28 Aug 2019 - 12:55 PM  UPDATED 28 Aug 2019 - 1:03 PM

Beloved children's book author Enid Blyton has found herself in hot water, 60 years after her death.

The mind behind classic books including The Faraway Tree, The Wishing Chair and Noddy has made headlines after a commemorative coin celebrating the author's legacy was blocked by The Royal Mint in the UK, with the organisation holding fears over her homophobic and racist views.

During a recent meeting by The Royal Mint Advisory Committee, the public body reportedly noted that “she [Blyton] is known to have been a racist, sexist, homophobe and not a very well-regarded writer."

According to the Daily Mail, the group had a “deep concern that this theme will bring adverse reaction… concern over the backlash that may result from this.”

PinkNews reports that Blyton was first accused of holding racist views in a 1966 article by Lena Jeger published by The Guardian, in which she criticised Blyton's book The Little Black Doll. The book told the story of a doll who was hated because he was black, until he is “washed clean” by the rain and eventually accepted.

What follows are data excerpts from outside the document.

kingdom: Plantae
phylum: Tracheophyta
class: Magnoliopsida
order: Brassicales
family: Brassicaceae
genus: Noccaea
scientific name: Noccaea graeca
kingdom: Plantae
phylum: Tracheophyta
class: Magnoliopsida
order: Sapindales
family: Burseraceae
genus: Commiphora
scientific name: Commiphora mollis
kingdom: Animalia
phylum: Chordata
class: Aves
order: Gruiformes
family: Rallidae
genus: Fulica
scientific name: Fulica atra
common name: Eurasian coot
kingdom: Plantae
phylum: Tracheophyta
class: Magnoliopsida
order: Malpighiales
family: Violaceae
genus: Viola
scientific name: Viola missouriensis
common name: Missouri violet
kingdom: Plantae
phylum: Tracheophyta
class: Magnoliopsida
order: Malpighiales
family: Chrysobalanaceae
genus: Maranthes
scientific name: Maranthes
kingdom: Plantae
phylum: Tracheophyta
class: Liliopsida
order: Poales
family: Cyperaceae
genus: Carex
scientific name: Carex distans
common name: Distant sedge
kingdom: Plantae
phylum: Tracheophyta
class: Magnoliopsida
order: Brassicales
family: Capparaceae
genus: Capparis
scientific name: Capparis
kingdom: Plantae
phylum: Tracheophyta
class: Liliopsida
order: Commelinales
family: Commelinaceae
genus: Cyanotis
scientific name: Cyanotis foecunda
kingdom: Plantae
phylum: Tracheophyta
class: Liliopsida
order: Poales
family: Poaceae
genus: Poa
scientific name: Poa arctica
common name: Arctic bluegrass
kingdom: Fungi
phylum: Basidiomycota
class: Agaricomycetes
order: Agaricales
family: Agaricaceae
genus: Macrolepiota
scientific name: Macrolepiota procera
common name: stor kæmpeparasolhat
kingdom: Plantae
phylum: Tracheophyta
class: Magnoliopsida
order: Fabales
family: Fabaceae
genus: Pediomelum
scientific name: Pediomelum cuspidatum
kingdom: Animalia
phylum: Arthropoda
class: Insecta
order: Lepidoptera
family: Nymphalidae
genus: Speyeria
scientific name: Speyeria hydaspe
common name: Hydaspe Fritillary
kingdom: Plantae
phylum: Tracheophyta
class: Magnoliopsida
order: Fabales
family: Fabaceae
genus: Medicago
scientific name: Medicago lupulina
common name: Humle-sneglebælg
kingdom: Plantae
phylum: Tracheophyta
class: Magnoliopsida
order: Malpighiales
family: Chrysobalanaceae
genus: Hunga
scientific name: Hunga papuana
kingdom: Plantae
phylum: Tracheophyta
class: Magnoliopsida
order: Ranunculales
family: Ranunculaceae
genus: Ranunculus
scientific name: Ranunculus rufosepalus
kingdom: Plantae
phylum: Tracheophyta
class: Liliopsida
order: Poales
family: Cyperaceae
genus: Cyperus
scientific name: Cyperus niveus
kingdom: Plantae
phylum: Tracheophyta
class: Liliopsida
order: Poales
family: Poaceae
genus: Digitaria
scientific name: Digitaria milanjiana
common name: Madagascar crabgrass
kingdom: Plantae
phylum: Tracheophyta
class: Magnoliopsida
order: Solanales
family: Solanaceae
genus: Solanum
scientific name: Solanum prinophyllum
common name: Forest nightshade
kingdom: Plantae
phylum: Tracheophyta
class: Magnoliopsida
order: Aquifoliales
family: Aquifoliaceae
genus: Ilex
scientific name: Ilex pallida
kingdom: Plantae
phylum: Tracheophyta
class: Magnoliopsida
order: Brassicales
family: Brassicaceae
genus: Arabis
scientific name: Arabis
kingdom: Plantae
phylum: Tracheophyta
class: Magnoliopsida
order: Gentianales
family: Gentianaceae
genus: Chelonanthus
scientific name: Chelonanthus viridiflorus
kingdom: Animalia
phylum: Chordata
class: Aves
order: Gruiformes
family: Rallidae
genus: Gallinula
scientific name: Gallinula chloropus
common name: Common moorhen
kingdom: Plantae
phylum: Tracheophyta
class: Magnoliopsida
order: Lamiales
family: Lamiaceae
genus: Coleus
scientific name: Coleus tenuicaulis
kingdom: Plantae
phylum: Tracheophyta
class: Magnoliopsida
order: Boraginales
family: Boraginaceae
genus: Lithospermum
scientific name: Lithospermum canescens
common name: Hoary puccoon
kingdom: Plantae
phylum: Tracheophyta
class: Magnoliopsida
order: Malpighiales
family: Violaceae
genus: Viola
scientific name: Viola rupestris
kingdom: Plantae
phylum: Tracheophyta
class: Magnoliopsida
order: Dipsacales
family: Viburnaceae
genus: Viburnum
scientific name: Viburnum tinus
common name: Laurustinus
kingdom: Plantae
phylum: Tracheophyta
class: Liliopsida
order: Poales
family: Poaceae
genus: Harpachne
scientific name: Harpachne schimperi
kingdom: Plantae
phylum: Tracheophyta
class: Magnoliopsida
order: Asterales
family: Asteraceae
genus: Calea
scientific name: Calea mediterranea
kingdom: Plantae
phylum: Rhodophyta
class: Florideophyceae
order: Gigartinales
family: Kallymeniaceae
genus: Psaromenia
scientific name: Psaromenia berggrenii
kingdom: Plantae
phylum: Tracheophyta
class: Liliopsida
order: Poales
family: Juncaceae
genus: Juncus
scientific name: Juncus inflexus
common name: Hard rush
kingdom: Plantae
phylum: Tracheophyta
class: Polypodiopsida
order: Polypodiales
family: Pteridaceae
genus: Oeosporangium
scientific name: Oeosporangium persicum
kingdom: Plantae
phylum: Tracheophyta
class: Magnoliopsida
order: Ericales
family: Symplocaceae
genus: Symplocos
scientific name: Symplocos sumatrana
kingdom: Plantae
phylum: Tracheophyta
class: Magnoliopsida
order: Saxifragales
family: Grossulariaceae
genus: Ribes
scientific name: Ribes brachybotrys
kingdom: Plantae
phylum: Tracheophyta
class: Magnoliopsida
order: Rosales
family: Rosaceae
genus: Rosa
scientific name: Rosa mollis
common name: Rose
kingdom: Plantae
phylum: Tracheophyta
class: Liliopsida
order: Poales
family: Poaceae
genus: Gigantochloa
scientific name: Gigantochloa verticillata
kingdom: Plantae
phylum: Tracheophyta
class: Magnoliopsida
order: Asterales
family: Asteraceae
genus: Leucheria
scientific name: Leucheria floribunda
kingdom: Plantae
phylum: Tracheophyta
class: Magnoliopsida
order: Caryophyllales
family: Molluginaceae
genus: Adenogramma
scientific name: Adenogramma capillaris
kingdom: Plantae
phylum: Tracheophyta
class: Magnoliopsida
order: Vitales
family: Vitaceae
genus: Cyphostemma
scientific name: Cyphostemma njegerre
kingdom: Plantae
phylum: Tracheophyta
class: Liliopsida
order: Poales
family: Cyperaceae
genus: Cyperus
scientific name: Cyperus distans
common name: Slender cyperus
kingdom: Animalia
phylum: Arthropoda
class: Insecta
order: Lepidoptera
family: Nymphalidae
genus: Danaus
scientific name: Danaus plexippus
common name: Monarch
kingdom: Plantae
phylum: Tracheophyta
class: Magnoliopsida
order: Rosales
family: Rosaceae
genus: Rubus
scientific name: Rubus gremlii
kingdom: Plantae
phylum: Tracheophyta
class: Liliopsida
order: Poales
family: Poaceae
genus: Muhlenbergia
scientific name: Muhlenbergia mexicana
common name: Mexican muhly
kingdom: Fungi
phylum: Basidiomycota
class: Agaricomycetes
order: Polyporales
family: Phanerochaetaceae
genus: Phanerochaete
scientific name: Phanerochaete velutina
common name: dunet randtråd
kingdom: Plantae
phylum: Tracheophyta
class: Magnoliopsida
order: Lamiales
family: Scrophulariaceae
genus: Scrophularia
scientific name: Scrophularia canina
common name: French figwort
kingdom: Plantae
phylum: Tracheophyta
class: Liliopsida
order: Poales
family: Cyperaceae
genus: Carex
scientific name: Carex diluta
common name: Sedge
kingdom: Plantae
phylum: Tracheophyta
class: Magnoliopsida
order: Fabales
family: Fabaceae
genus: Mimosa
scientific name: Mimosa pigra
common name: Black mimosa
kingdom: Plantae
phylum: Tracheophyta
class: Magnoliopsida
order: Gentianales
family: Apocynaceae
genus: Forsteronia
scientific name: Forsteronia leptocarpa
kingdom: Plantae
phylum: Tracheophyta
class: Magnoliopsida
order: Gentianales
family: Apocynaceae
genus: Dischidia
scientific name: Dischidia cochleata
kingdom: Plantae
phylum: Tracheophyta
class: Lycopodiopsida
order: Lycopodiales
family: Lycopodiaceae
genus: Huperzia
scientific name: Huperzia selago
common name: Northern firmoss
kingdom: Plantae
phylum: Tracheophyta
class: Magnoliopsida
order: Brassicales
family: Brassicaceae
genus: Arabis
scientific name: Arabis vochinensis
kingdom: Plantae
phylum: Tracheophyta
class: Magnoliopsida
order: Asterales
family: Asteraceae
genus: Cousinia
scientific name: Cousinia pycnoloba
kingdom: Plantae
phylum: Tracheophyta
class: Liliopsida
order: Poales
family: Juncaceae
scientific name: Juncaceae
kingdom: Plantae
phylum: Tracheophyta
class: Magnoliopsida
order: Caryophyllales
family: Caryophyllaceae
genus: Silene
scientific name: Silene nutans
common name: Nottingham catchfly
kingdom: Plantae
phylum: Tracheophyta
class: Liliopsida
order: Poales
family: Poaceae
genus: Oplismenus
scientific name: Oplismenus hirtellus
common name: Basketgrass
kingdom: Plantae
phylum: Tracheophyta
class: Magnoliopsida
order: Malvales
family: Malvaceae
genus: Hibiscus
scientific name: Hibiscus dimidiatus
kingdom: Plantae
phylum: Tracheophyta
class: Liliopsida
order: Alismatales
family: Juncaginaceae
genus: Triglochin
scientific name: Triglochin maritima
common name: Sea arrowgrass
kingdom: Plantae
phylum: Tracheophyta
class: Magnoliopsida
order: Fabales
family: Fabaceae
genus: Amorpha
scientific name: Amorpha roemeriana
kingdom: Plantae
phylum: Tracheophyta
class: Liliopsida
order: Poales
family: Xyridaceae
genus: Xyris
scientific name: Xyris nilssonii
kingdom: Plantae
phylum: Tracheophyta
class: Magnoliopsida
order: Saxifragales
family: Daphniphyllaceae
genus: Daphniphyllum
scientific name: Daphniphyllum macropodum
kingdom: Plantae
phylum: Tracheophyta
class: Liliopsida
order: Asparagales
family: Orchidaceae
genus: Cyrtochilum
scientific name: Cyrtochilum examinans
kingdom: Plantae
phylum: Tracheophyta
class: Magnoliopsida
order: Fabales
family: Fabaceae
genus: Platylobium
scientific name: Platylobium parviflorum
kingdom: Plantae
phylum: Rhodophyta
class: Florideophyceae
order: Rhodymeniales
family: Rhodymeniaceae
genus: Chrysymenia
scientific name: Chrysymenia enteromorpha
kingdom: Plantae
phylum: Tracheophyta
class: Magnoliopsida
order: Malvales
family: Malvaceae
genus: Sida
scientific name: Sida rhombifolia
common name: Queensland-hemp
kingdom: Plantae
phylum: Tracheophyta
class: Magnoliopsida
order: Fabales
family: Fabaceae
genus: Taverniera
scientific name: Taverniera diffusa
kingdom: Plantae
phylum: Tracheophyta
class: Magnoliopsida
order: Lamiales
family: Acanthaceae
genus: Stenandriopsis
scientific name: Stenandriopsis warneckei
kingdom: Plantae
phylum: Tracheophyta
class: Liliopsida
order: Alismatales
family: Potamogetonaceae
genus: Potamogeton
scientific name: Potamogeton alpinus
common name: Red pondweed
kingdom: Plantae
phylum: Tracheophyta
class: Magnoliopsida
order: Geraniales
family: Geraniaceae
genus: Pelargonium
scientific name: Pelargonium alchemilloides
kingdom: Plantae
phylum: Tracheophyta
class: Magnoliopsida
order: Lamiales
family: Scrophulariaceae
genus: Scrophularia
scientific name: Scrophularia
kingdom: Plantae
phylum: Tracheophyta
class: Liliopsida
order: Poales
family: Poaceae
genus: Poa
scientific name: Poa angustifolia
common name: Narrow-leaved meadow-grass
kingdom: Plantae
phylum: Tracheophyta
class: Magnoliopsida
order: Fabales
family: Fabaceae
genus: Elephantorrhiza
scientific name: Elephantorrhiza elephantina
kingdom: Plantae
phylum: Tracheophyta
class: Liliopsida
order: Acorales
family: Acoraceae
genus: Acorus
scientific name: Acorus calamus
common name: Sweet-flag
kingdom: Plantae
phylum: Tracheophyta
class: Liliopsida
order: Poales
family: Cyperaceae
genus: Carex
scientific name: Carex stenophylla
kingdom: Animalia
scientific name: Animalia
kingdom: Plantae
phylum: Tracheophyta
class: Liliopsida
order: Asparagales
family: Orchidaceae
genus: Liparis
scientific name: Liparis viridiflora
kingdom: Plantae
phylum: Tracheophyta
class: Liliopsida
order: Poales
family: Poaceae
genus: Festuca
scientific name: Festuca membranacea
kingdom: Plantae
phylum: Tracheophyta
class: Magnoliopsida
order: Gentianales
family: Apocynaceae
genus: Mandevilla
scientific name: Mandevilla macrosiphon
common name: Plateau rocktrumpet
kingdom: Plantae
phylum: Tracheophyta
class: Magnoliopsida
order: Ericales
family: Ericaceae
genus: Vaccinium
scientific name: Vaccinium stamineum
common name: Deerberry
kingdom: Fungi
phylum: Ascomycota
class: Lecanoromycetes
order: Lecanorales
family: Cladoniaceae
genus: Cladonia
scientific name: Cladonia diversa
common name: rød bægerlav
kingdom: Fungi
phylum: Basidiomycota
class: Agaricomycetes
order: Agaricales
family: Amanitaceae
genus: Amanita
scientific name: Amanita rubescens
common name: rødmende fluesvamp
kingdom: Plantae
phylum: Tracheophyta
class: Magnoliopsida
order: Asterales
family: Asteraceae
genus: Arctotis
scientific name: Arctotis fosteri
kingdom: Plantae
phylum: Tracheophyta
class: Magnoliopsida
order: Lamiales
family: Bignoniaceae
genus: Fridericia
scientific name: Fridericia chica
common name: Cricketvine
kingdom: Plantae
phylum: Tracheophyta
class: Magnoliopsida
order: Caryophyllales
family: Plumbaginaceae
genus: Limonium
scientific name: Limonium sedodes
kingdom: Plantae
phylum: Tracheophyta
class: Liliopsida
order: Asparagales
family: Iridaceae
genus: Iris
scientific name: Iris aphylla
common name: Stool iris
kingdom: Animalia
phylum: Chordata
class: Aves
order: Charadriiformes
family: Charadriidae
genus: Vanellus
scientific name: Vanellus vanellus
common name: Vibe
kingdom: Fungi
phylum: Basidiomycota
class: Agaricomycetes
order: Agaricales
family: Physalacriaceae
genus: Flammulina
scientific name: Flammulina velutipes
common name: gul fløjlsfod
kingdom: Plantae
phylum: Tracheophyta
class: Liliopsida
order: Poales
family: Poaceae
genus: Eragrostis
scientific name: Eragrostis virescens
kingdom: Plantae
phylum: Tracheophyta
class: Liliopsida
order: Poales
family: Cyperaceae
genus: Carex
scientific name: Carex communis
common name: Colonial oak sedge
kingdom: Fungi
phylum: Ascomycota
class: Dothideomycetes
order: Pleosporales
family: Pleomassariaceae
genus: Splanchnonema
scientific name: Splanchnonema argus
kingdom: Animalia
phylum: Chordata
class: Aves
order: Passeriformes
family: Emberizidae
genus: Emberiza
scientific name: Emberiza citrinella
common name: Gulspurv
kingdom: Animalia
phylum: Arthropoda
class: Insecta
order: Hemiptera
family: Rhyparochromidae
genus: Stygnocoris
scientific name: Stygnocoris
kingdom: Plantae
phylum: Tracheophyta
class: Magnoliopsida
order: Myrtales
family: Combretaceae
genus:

However, some claimed it was unfair of The Royal Mint to judge Blyton based on today's values, with Good Morning Britain presenter Richard Madeley saying that calling the author a “racist, sexist homophobe” was “ridiculous”.

“It seems to me that if you were to draw a line in the year 1955 and go backwards from there, you could pretty much pick up anybody based on our modern values and what is acceptable today," he said on the show.

“You could pick up almost anybody on what they said, what they thought, words they used. Obviously there are lines that you cross such as fascism, Hitler, Mussolini, etc, but there are social lines that have changed, and you can’t judge people by the standards of today.”

However, UK author Matt Haig disagreed, writing on Twitter: “Not everyone had Enid Blyton’s values in Enid Blyton’s time. Enid Blyton wrote a book about an ‘ugly’ black doll as late as 1966 that was called out in newspapers at the time.

“Not everyone in the past was dripping in racism and anti-semitism and homophobia to the same extent.”